▶ [Text section]:
··········

It’s been nearly a week ago now, but I was once again
cooking on the hearth of The Israel Crane House this
past Sunday, October 7. I tell you, it was mighty good
to be back! HUZZAH! And since Fall was, and is, in full
swing, I designated it “Apple Day” in the Crane kitchen.
Thus, I prepared and cooked several dishes that contain
this fall staple, including the obligatory apple fritters and
one that I’ve been meaning to try for quite some time,
a sliced apple pudding. Of course, I followed my usual
“go-to” receipt for the fritters; you can find it here. As
for the pudding, I used this one from Mary Randolph’s
The Virginia Housewife (1824):
Sliced Apple Pudding.
Beat six eggs very light, add
a pint of rich milk, pare some
apples or peaches—slice them
thin, make the eggs and milk
into a tolerably thick batter
with flour, add a small cup
of melted butter, put in the
fruit, and bake it in a deep
dish—eat with sugar, butter,
and nutmeg.

··········

Records drawn from a collection:
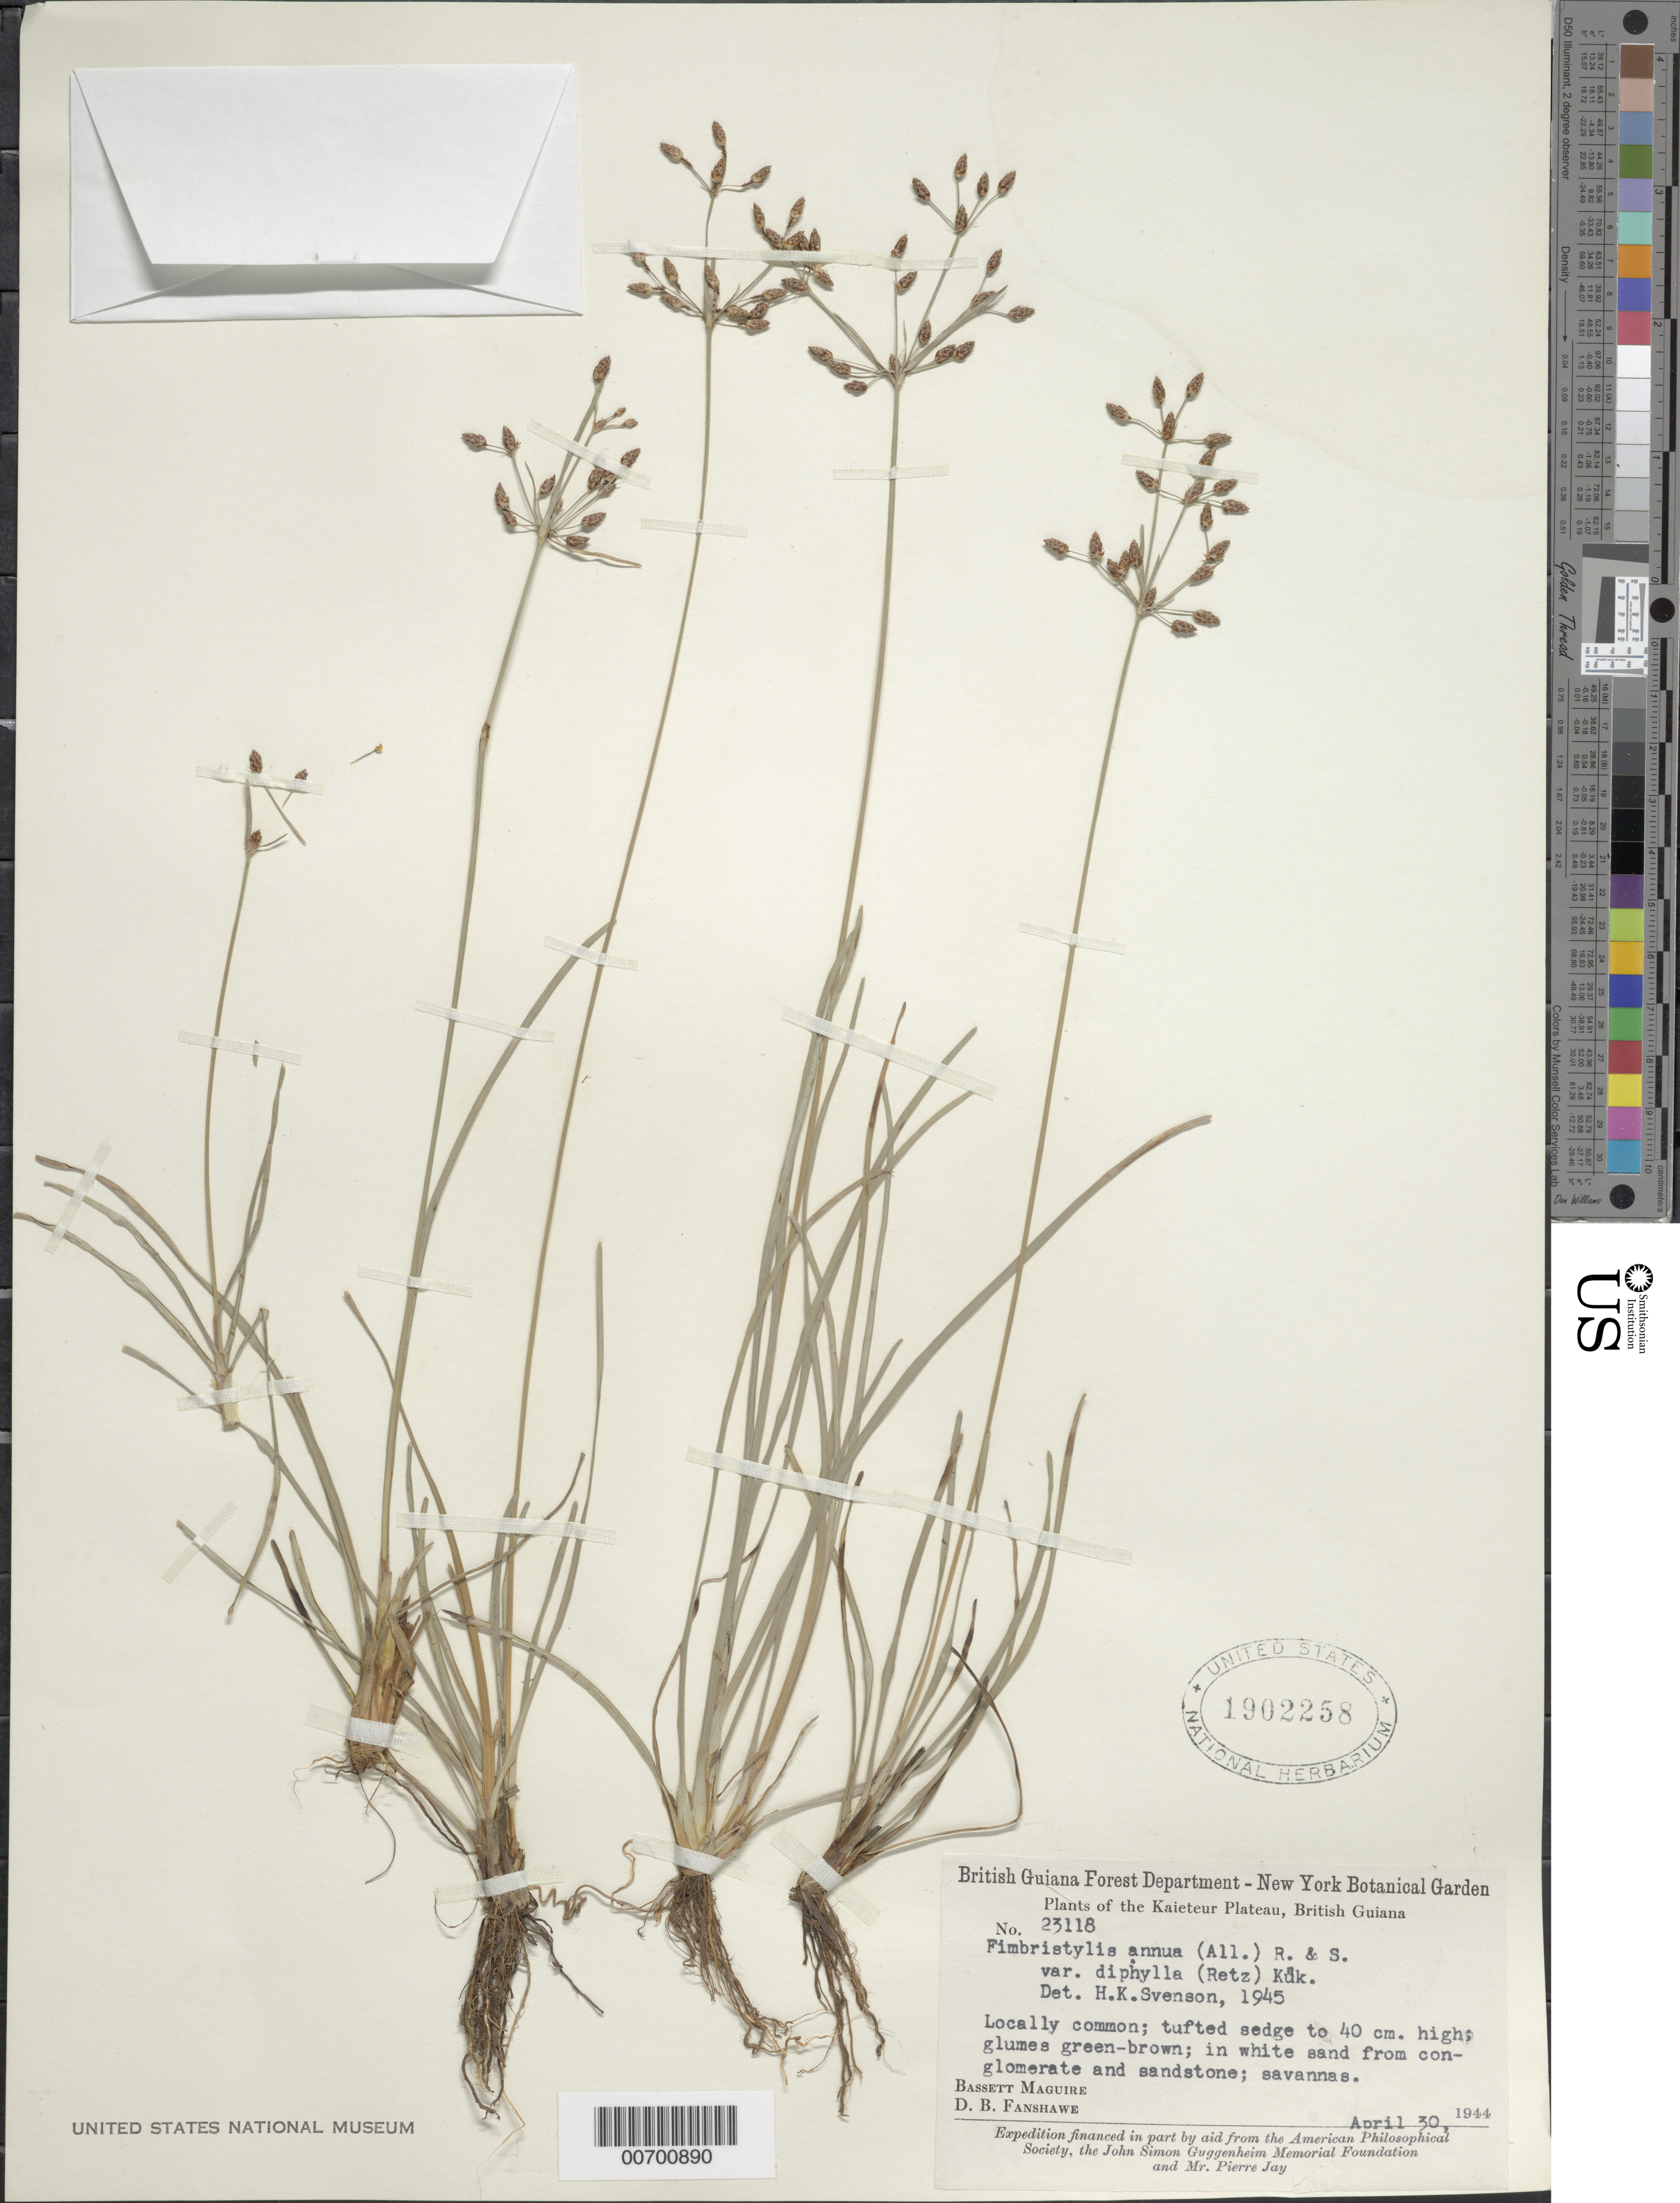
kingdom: Plantae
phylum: Tracheophyta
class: Liliopsida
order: Poales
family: Cyperaceae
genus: Fimbristylis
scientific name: Fimbristylis dichotoma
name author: (L.) Vahl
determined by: Strong, Mark T., (BOT), Smithsonian Institution - National Museum of Natural History (UNITED STATES)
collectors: B. Maguire & D. B. Fanshawe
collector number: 23118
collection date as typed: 30-Apr-44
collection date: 1944-04-30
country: Guyana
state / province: Potaro-Siparuni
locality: Kaieteur Plateau, Potaro River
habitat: Savannas, in white sand from conglomerate and sandstone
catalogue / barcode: US 1902258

··········

▶ [Stated problem]:
Resume the post about Apple Day cooking at the Israel Crane House, carrying it on from the end of the pudding recipe. None of the data is needed.

▶ [Answer to this task]:
As usual, having opportunities to take photos were few
and far between. However, as you’ll see below, I did get
several. In fact, I was SO excited about making the apple
pud, that when it was cooked and ready to eat, I made
a point of snapping its picture, right in front of several
visitors. Yes, naughty me! But please excuse; I wanted
it sooooo badly. And then, a visitor offered to take a shot
of me with my pud. HUZZAH! Of course, then it was back
in the drawer for Mr. Camera!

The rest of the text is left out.